Bodrum Basketbol Spor Kulübü
- Position: Shooting guard
- League: Turkish Super League

Personal information
- Born: 24 December 1999 (age 26) Gaziosmanpaşa, Istanbul, Turkey
- Listed height: 5 ft 8 in (1.73 m)

Career information
- Playing career: 2016–present

Career history
- 2016–2018: Galatasaray
- 2018–2019: İstanbulgücü
- 2019–2020: Sakarya Yükseliş
- 2020–2021: Urla Belediyesi
- 2021–2022: Mersin Büyükşehir Belediyespor
- 2022–2023: Beşiktaş JK
- 2023–2024: Galatasaray
- 2024–: Bodrum Basketbol Spor Kulübü

= Yağmur Kübra Taşar =

Turkish basketball player

Yağmur Kübra Taşar (born 24 December 1999) is a Turkish basketball player who plays shooting guard.

==Career==
Taşar signed a one-year contract with Beşiktaş on 7 August 2022.
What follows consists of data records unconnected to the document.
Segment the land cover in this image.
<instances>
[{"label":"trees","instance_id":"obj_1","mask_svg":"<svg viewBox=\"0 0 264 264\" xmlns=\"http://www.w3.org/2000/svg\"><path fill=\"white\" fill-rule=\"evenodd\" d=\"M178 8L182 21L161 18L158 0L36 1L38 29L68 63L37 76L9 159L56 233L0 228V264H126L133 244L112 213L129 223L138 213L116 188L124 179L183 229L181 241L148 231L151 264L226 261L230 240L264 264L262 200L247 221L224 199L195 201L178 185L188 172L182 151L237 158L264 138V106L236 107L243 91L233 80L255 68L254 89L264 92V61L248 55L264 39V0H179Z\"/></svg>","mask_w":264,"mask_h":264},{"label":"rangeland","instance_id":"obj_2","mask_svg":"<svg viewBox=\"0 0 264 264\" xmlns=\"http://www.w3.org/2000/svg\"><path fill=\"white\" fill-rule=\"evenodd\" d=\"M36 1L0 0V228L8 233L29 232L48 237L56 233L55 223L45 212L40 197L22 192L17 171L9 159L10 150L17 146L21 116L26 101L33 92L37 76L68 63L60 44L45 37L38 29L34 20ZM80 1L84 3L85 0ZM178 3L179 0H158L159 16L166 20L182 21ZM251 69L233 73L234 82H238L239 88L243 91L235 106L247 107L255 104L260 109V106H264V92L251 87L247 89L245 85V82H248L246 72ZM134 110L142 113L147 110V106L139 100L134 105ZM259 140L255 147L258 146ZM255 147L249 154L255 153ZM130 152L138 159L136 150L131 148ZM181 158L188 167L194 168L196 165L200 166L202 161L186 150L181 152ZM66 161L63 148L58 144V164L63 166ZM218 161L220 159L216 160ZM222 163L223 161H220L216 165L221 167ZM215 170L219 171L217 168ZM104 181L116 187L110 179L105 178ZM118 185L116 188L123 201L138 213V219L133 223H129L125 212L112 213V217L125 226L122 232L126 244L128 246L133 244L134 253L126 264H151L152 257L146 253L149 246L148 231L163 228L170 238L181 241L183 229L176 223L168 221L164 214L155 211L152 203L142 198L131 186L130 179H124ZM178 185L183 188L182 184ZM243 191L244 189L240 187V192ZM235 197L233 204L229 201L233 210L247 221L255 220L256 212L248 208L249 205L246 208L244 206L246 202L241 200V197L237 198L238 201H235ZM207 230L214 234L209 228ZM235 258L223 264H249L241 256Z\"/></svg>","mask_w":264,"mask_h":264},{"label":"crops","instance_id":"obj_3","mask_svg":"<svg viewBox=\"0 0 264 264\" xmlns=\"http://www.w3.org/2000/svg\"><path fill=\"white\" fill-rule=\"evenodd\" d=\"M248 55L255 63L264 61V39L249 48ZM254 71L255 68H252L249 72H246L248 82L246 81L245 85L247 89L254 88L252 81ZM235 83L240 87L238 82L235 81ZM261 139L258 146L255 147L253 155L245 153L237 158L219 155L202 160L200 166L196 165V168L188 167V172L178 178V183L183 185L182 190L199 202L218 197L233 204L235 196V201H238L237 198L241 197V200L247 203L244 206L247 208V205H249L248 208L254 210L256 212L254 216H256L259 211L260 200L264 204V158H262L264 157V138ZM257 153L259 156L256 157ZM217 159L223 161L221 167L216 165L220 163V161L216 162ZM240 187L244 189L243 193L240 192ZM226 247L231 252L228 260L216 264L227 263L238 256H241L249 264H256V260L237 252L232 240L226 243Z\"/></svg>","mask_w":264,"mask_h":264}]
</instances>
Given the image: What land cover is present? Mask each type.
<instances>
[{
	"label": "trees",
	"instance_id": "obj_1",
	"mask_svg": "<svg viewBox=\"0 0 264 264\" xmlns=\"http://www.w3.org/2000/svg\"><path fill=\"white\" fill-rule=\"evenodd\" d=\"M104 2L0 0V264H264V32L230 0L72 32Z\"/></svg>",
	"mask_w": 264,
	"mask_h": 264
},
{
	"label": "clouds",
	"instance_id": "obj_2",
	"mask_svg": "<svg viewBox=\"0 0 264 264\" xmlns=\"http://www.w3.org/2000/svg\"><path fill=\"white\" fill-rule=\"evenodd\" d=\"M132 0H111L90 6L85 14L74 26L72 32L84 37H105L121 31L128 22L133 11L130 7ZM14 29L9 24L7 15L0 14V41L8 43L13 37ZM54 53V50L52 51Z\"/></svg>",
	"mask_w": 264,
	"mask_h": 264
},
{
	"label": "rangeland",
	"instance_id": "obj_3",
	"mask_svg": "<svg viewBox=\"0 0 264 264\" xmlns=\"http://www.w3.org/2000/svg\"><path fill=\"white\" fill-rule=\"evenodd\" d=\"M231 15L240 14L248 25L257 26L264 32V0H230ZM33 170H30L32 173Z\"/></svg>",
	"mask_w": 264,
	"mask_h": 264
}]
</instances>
On 27 July 2023, she signed with Galatasaray of the Turkish Women's Basketball Super League (TKBL).

She left the club at the conclusion of the 2024 season, with Galatasaray releasing a farewell message on May 15, 2024, thanking her for her "efforts and dedication" in the yellow and red jersey.